As with regular debate, the crux of the matter is in how easy it is create plausible lies vs point to the problems with them.
Supposing your opponent just lied, should you call them on it, or resign peacefully? This depends on how difficult it is to find the lie, and how easy it is to get the judge to recognize our argument. It also depends on whether we expect to be refuted later (correctly or incorrectly). Resigning cuts off the risk of refutation, but forgoes the benefit. The ratio of risk to benefit I set up is 2:1 (modulo the small probability that the game halts and we get the last word). So, we have to believe that a successful refutation on our part is twice as probable as a successful dishonest refutation of our attempted refutation.
So, roughly, for things to naturally push toward the honest equilibrium, lying had better be more than twice as hard as telling the truth. Ideally much more! (Of course, not all lying is equally difficult. We have to think the easiest lie is twice as difficult to make convincing as the hardest true refutation if we really want this sketchy math to be a general argument for honest equilibria.)
Now suppose your opponent just told the truth. Should you try to refute them, or resign peacefully?
In this case, the risk to benefit ratio is the same; 2:1. However, the difficulty levels reverse: you're the one trying to lie, which means that your opponent can just be honest when refuting you. So, now, refuting their truth with a lie would have to be more than twice as easy as refuting your lie with the truth, in order for it to be worth it to you.
Both of these analyses ignore the chance that your opponent will resign instead of even trying to call you out. If lying is hard, so debaters mostly don't try, then all the better for the analysis of truth-telling: the chance of the -2 penalty becomes quite low, so they can go ahead and refute lies with no worries of retribution.
However, symmetrically, if refuting lies is hard, so opponents mostly don't try, then you can lie to your heart's content.

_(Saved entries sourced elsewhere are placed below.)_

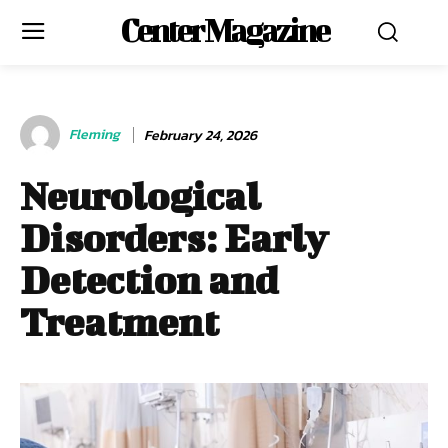
Center Magazine
Fleming
February 24, 2026
Neurological
Disorders: Early
Detection and
Treatment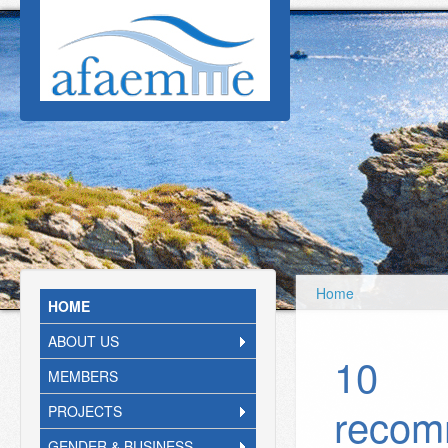
Skip to main content
Home
HOME
ABOUT US
10
MEMBERS
recom
PROJECTS
GENDER & BUSINESS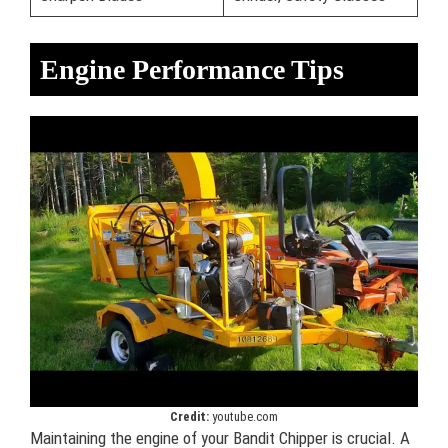
Engine Performance Tips
Credit:
youtube.com
Maintaining the engine of your Bandit Chipper is crucial. A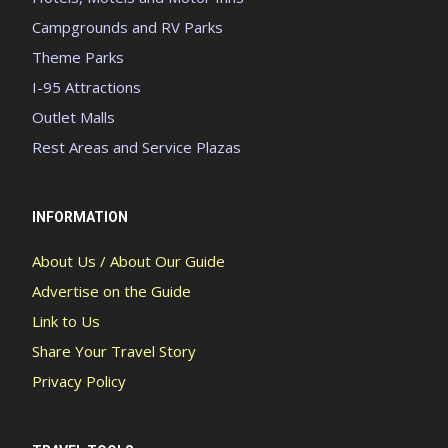
Campgrounds and RV Parks
Theme Parks
I-95 Attractions
Outlet Malls
Rest Areas and Service Plazas
INFORMATION
About Us / About Our Guide
Advertise on the Guide
Link to Us
Share Your Travel Story
Privacy Policy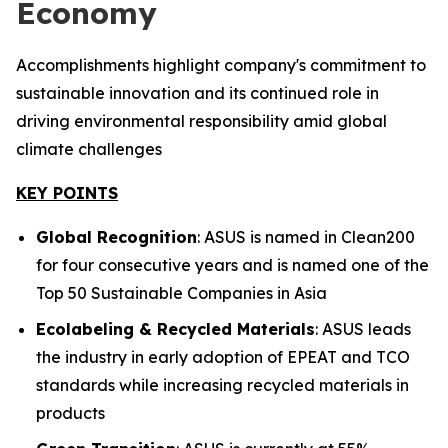
Economy
Accomplishments highlight company's commitment to
sustainable innovation and its continued role in
driving environmental responsibility amid global
climate challenges
KEY POINTS
Global Recognition
: ASUS is named in Clean200
for four consecutive years and is named one of the
Top 50 Sustainable Companies in Asia
Ecolabeling & Recycled Materials
: ASUS leads
the industry in early adoption of EPEAT and TCO
standards while increasing recycled materials in
products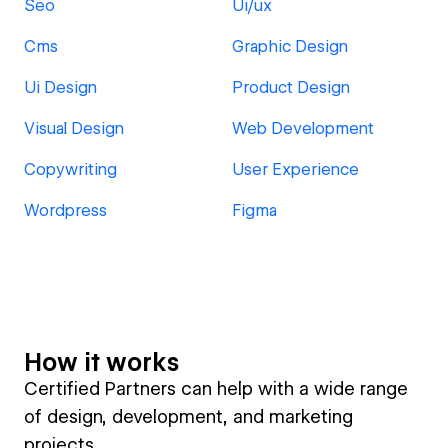
Seo
Ui/ux
Cms
Graphic Design
Ui Design
Product Design
Visual Design
Web Development
Copywriting
User Experience
Wordpress
Figma
How it works
Certified Partners can help with a wide range
of design, development, and marketing
projects.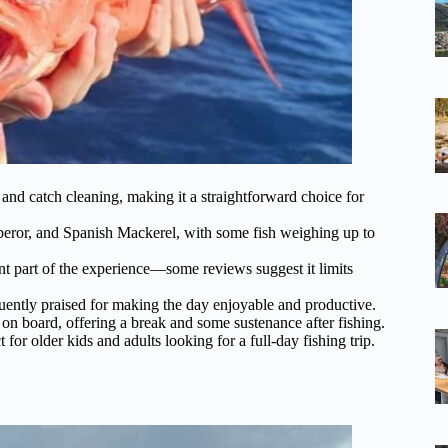
, and catch cleaning, making it a straightforward choice for
mperor, and Spanish Mackerel, with some fish weighing up to
ant part of the experience—some reviews suggest it limits
ently praised for making the day enjoyable and productive.
 on board, offering a break and some sustenance after fishing.
t for older kids and adults looking for a full-day fishing trip.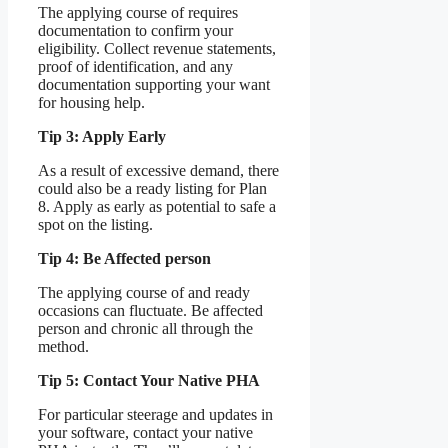
The applying course of requires
documentation to confirm your
eligibility. Collect revenue statements,
proof of identification, and any
documentation supporting your want
for housing help.
Tip 3: Apply Early
As a result of excessive demand, there
could also be a ready listing for Plan
8. Apply as early as potential to safe a
spot on the listing.
Tip 4: Be Affected person
The applying course of and ready
occasions can fluctuate. Be affected
person and chronic all through the
method.
Tip 5: Contact Your Native PHA
For particular steerage and updates in
your software, contact your native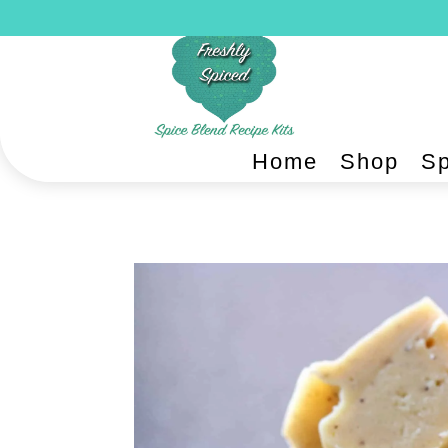
Home
Shop
Sp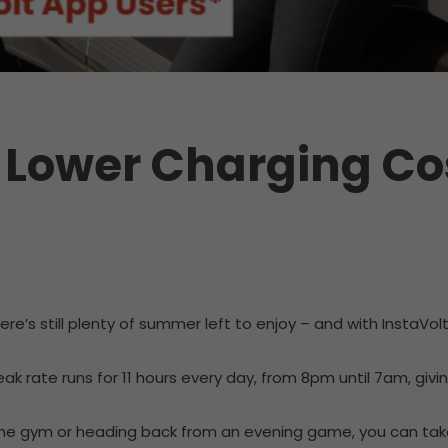
 Lower Charging Co
e’s still plenty of summer left to enjoy – and with InstaVol
peak rate runs for 11 hours every day, from 8pm until 7am, giv
r the gym or heading back from an evening game, you can ta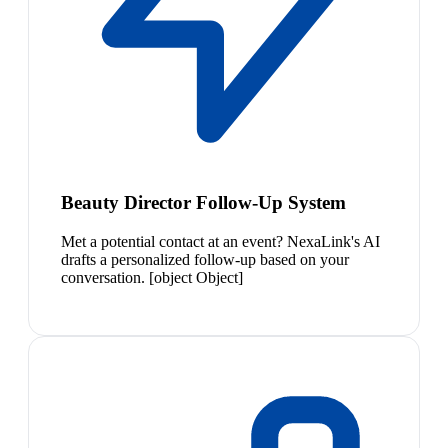
Beauty Director Follow-Up System
Met a potential contact at an event? NexaLink's AI
drafts a personalized follow-up based on your
conversation. [object Object]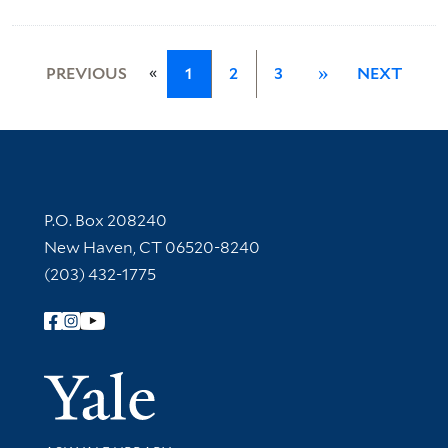
«
PREVIOUS
1
2
3
»
NEXT
Contact Information
P.O. Box 208240
New Haven, CT 06520-8240
(203) 432-1775
Follow Yale Library
Yale Univer
Library Services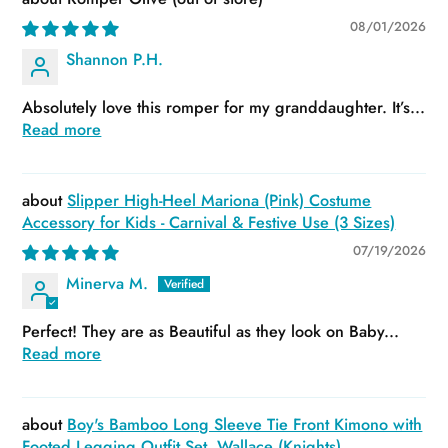
08/01/2026
Shannon P.H.
Absolutely love this romper for my granddaughter. It’s...
Read more
Slipper High-Heel Mariona (Pink) Costume
Accessory for Kids - Carnival & Festive Use (3 Sizes)
07/19/2026
Minerva M.
Perfect! They are as Beautiful as they look on Baby...
Read more
Boy's Bamboo Long Sleeve Tie Front Kimono with
Footed Legging Outfit Set, Wallace (Knights)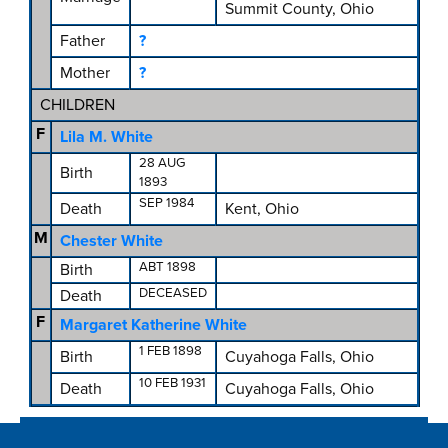
Summit County, Ohio
Father
?
Mother
?
CHILDREN
F
Lila M. White
28 AUG
Birth
1893
SEP 1984
Death
Kent, Ohio
M
Chester White
ABT 1898
Birth
DECEASED
Death
F
Margaret Katherine White
1 FEB 1898
Birth
Cuyahoga Falls, Ohio
10 FEB 1931
Death
Cuyahoga Falls, Ohio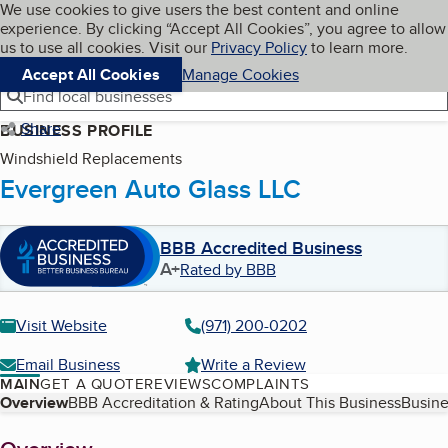
Cookies on BBB.org
We use cookies to give users the best content and online
My BBB
experience. By clicking “Accept All Cookies”, you agree to allow
Skip to main content
Navigation menu
Menu
us to use all cookies. Visit our
Privacy Policy
to learn more.
Accept All Cookies
Manage Cookies
Find local businesses
Share
BUSINESS PROFILE
Windshield Replacements
Evergreen Auto Glass LLC
BBB Accredited Business
A+
Rated by BBB
Visit Website
(971) 200-0202
Email Business
Write a Review
MAIN
GET A QUOTE
REVIEWS
COMPLAINTS
Table of Contents
Overview
BBB Accreditation & Rating
About This Business
Busine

Overall, this informal analysis seems to point somewhat in favor of truth-telling: if the human judge can indeed tell truth from lies with some reliability, then this can snowball into a large incentive to tell the truth. The big problem is that not all lies are equally difficult, so lying may still be a perfectly good strategy in some cases.
Obviously, as with regular debate, it would be good to have a more rigorous analysis, not to mention better tools for steering toward the honest equilibrium than just naively training and hoping that the incentives are balanced right.